----- EXTRACTED ENTRIES

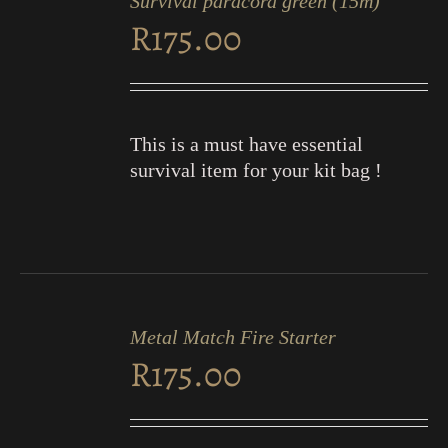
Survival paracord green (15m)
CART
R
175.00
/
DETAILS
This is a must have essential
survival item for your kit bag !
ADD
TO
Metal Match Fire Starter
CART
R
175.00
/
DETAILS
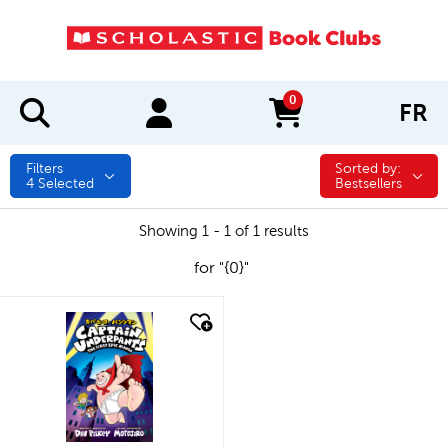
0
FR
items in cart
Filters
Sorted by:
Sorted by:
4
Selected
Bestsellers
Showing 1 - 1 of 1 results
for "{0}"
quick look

----------

# PROBLEM REQUIREMENTS:
Rewrite the rows above with every "DETAILS" replaced by "MORE INFO" and nothing else changed. Omit the pictures.

# TASK SOLUTION:
Survival paracord green (15m)
CART
R
175.00
/
MORE INFO
This is a must have essential
survival item for your kit bag !
ADD
TO
Metal Match Fire Starter
CART
R
175.00
/
MORE INFO
0
FR
items in cart
Filters
Sorted by:
Sorted by:
4
Selected
Bestsellers
Showing 1 - 1 of 1 results
for "{0}"
quick look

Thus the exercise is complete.